Pressed to guarantee there will be no blackouts, Ms Truss told reporters during a visit to the Czech Republic: “What we’re clear about is that we do have a good supply of energy in the UK, we’re in a much better position than many other countries, but of course there’s always more we can do, and that’s why I’m here working with our partners, making sure we do have a secure energy supply into the future.”

She added: “We do have good energy supplies in the UK, we can get through the winter, but of course I am always looking for ways that we can improve the price for consumers.

“That’s why we put in place the energy price guarantee as well as making sure we have as much supply as possible.”

UK facing possible three-hour power outages

In what it called an “unlikely” scenario, the National Grid Electricity System Operator (ESO) said that households and businesses may face planned three-hour outages during the winter to ensure the grid does not collapse.

Planned blackouts last hit the UK during the 1970s in response to the miners’ strikes and the oil crisis, and there have also been major unplanned outages during storms, including in 1987 when more than 1.5 million people were left in the dark.

But the lights will stay on this winter unless the gas-fired power plants that produced 43% of Britain’s electricity over the last year cannot get enough gas to continue operating.

The margins between peak demand and power supply are expected to be sufficient and similar to recent years in the National Grid ESO’s base case scenario for this winter.

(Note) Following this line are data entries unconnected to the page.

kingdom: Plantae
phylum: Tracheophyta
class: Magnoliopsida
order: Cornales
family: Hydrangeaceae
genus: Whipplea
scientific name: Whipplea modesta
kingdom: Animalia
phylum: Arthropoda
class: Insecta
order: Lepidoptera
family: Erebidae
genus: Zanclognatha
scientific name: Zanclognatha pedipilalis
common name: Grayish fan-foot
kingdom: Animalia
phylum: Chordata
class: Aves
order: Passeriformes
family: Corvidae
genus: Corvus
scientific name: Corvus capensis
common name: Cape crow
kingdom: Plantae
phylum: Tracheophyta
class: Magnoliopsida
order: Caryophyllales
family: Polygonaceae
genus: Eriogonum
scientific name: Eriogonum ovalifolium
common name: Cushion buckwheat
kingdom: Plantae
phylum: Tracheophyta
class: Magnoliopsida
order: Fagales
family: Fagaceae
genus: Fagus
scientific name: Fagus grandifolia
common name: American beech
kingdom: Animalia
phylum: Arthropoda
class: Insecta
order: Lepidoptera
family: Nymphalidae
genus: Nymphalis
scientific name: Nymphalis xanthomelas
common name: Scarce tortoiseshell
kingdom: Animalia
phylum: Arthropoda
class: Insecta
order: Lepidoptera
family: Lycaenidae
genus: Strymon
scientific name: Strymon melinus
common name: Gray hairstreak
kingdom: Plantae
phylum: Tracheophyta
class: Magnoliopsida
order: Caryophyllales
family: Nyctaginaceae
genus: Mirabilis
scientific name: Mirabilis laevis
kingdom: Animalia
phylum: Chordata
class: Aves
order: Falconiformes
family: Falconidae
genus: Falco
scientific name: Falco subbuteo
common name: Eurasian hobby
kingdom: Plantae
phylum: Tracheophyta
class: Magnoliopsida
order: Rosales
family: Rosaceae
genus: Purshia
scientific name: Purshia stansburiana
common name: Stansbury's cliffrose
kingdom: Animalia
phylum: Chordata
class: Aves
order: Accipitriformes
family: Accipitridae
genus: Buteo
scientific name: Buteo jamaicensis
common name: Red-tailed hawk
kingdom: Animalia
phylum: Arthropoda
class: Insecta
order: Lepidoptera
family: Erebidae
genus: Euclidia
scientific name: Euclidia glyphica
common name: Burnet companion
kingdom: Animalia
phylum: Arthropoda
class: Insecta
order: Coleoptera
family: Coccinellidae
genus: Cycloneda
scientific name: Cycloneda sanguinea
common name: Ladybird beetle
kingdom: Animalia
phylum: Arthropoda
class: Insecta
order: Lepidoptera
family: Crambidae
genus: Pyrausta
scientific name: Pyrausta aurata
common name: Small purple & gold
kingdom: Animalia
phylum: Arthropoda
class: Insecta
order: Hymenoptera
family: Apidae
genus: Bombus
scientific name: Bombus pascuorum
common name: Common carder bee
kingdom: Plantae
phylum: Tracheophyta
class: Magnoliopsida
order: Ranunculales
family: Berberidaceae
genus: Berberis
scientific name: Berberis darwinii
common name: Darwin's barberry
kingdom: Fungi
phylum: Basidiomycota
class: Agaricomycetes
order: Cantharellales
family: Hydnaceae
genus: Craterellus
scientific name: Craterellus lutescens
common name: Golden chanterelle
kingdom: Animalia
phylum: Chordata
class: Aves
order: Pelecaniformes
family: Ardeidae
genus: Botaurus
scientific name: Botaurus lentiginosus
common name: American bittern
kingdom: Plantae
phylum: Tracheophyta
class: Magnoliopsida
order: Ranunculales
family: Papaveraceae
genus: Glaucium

However, in the face of the “challenging” winter facing European energy supplies following Russia’s invasion of Ukraine, the grid operator is also planning for what would happen if there were no imports of electricity from Europe. To tackle a loss of imports from France, Belgium and the Netherlands, there are two gigawatts of coal-fired power plants on standby to fire up if needed to meet demand.

National Grid Gas Transmission separately said that while gas demand will increase this winter, it expects Britain to be able to get enough gas to take it through a “Beast from the East” scenario or a long, cold winter.

The planned blackouts is the most dire of three possible scenarios that the ESO set out on Thursday for how Britain’s electricity grid might cope with the worst global energy crisis for decades.

In the other two scenarios, the operator hopes that by paying people to charge their electric cars at off-peak times, and firing up back-up coal plants, it can offset the risk of blackouts.

Ms Truss has previously said she would not be telling people to ration their energy use this winter, as Russian president Vladimir Putin limits gas supplies to Europe in retaliation for sanctions linked to the Ukraine war.

During the Conservative Party leadership contest, the Prime Minister also said there would be no energy rationing. She has since offered a multibillion-pound price guarantee which will prevent average annual household bills going past £2,500.

A Government spokesman said: “The UK has a secure and diverse energy system. We have plans to protect households and businesses in the full range of scenarios this winter, in light of Russia’s illegal war in Ukraine.

“To strengthen this position further, we have put plans in place to secure supply and National Grid, working alongside energy suppliers and Ofgem, will launch a voluntary service to reward users who reduce demand at peak times.

“We will continue to work internationally on tackling rising energy prices and ensuring security of supply, but there are no current plans to follow the EU’s decision.

“However, ministers are not launching a public information campaign and any claim otherwise is untrue.”